今年も甲子園出場をかけて球児の熱い戦いが繰り広げられる。北海道と沖縄ではすでに地方予選が始まっている。広島は29日が組み合わせ抽選会だそうだ。93チームの頂点に立つのはどこなのか。広島工業の2年連続か広陵高校の春夏連続か。甲子園では広島の応援団がしゃもじを打ち鳴らして応援してくれるだろう。

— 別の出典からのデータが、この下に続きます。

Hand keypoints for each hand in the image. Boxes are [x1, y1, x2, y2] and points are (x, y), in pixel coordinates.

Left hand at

廿日市市宮島町中之町に「宮島の大杓子(おおしゃくし)」がある。これはでかい。長さ7.7メートル、重さ2.5トンで世界一だ。世界一と言っても杓子そのものがワールドワイドなものでない。しかし日本人なら必ず手にしたことがあるだけに、この杓子の大きさは驚愕だ。
昭和58年に制作されたのだが、その後、展示場所がなく14年間倉庫に眠っていたそうだ。材質はケヤキだそうだ。宮島の伝統工芸の横綱である。この宮島杓子の由来を説明板で読んでみよう。

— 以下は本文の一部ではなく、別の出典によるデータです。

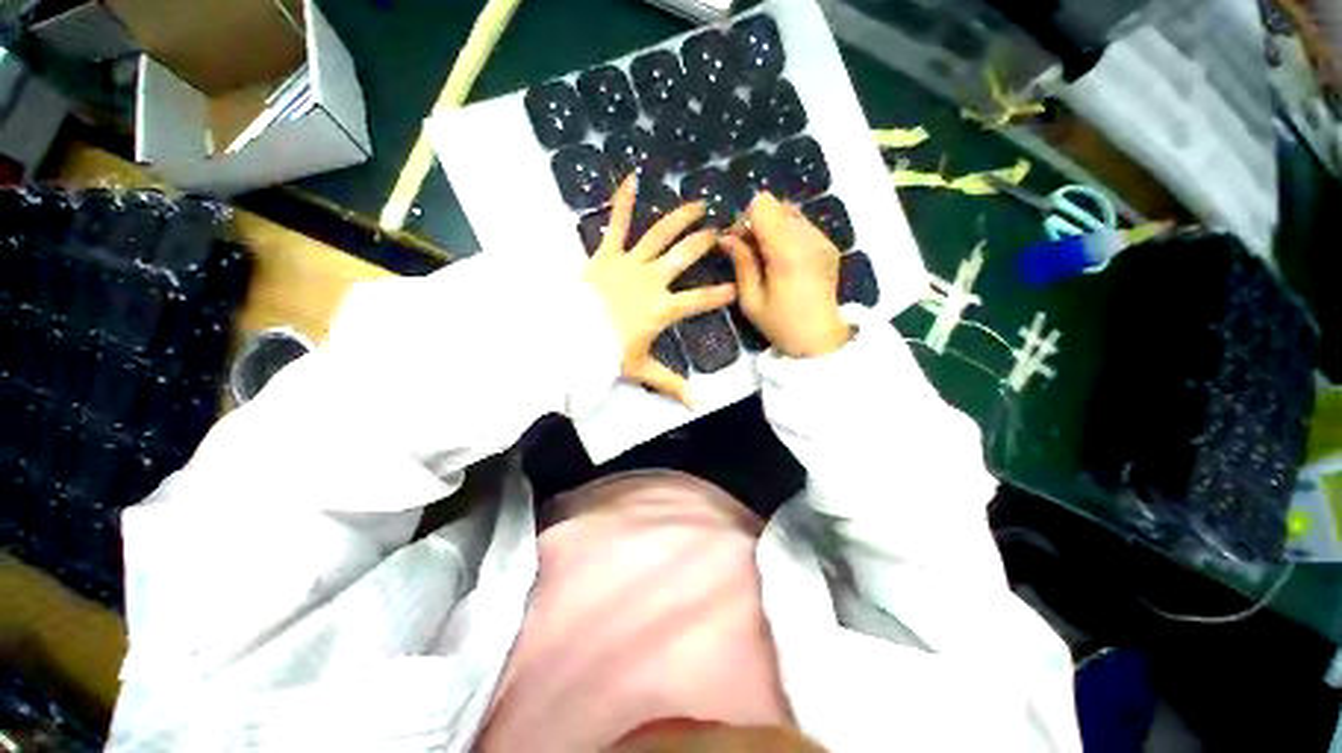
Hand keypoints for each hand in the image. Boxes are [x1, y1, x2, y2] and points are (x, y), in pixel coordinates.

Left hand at [585, 175, 736, 403]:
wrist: (570, 336)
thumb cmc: (608, 352)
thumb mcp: (642, 369)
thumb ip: (671, 384)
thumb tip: (697, 405)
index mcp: (663, 308)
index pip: (700, 299)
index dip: (719, 293)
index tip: (734, 286)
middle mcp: (653, 280)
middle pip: (685, 256)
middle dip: (705, 242)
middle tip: (720, 231)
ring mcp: (630, 263)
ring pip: (660, 235)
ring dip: (680, 218)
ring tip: (697, 203)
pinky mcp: (607, 254)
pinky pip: (616, 224)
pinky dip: (622, 202)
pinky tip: (631, 178)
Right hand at [721, 192, 850, 357]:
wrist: (821, 339)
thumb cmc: (781, 325)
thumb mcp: (751, 301)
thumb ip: (741, 263)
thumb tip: (726, 238)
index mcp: (787, 252)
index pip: (763, 205)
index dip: (745, 219)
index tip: (739, 243)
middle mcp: (808, 237)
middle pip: (776, 205)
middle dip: (758, 223)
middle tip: (751, 251)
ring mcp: (823, 239)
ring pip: (790, 212)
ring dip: (774, 227)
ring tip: (768, 256)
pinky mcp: (830, 245)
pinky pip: (804, 225)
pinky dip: (789, 234)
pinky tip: (786, 261)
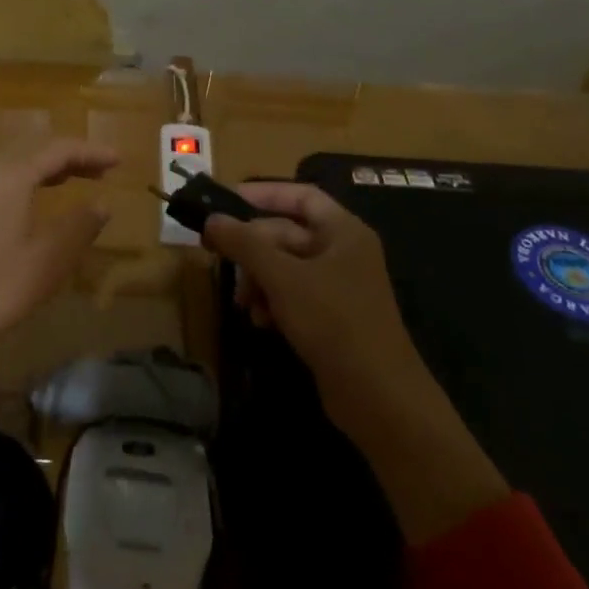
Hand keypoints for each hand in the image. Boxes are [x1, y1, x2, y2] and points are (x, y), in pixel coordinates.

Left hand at [0, 135, 118, 414]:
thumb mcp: (44, 264)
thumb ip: (78, 228)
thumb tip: (102, 203)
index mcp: (8, 176)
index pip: (58, 148)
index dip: (91, 151)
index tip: (118, 160)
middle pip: (31, 147)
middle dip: (68, 154)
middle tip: (99, 169)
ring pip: (9, 161)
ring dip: (43, 165)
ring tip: (70, 179)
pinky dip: (21, 179)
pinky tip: (27, 202)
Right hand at [203, 183, 508, 542]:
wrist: (377, 395)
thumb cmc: (333, 321)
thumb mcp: (282, 277)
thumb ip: (244, 244)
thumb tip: (211, 219)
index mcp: (343, 231)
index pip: (300, 196)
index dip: (262, 194)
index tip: (224, 202)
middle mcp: (343, 252)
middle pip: (286, 233)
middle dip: (252, 248)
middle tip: (216, 255)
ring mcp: (338, 286)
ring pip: (284, 266)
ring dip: (258, 279)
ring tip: (243, 302)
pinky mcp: (331, 316)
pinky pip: (292, 294)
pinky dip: (272, 302)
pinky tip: (261, 321)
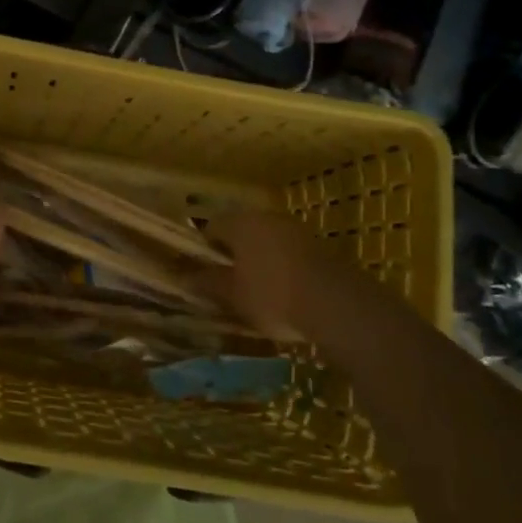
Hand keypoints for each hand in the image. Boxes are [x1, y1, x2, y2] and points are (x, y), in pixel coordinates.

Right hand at [203, 212, 339, 341]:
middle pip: (240, 231)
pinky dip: (280, 265)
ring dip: (258, 259)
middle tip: (228, 283)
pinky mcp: (318, 245)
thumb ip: (208, 283)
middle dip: (232, 254)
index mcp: (240, 223)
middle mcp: (267, 217)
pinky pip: (288, 251)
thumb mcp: (233, 295)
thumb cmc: (272, 296)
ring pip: (266, 241)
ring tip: (255, 290)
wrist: (336, 305)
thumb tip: (185, 277)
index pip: (211, 227)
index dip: (203, 250)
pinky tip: (283, 291)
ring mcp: (296, 229)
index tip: (203, 274)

江戸時代の寛政年間(一七八九~一八〇〇)に宮島の「時寺」に誓真という僧がおられ、ある夜、弁財天の夢を見、その手にされた琵琶の美しさを杓子にうつし、それを作ることを島の人に教えたことが始まりといわれています。
その後、技法の巧妙さ、形の優雅さ、更に使い易さで日本全国に宣伝され「宮島杓子」として広まりました。

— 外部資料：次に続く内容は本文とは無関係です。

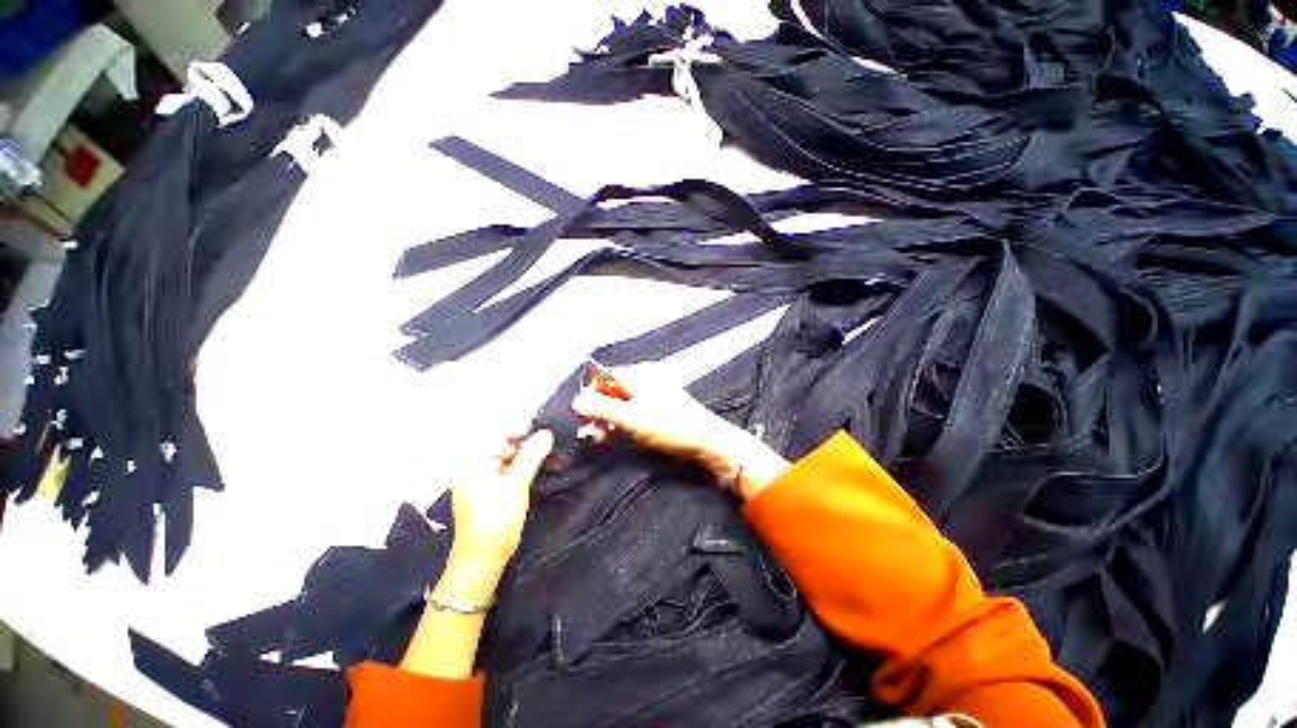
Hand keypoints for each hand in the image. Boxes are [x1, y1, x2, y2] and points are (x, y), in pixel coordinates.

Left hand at [447, 429, 553, 569]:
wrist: (482, 560)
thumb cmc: (494, 522)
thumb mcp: (516, 485)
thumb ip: (531, 456)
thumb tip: (546, 433)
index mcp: (474, 461)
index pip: (500, 433)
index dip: (524, 428)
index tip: (547, 427)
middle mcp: (475, 465)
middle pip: (504, 442)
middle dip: (528, 440)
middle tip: (553, 440)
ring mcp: (482, 477)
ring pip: (509, 455)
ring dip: (529, 453)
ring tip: (552, 450)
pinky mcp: (491, 487)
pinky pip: (509, 467)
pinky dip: (524, 465)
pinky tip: (541, 464)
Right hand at [570, 365, 787, 499]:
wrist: (707, 440)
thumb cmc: (670, 426)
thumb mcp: (630, 419)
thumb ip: (601, 409)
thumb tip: (576, 401)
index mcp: (638, 373)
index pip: (603, 377)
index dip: (590, 396)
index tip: (584, 419)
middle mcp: (645, 377)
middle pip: (612, 390)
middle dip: (599, 411)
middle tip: (594, 435)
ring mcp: (655, 391)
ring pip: (623, 401)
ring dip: (611, 419)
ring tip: (606, 438)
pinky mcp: (661, 405)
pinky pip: (635, 408)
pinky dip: (625, 420)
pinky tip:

現在では実用品としてだけでなく、めし取るすくいとることから幸運福運勝運をすくいとる祈願杓子としても縁起の良い物とされています。
「時寺」とは神泉寺のことで、今は廃寺となっている。誓真はこの寺の番僧(仏堂を守る当番の僧)で、杓子の製法を島民に教えただけでなく、下水の整備や井戸の掘削など、産業振興とインフラ整備によって地域振興に貢献した。「宮島の恩人」と呼ばれている。
これは「誓真釣井(せいしんつるい)」の一つである。宮島には5か所残っているという。
うちで使っているしゃもじは、プラスチック製でエンボス加工のご飯のまとわりつきにくい便利ものである。しかし、木の杓子を見ていると、素材の温もりとそれを作った人の温かさと先人の思いが伝わってくる。今年の夏もカチカチなるしゃもじの音を楽しむとしよう。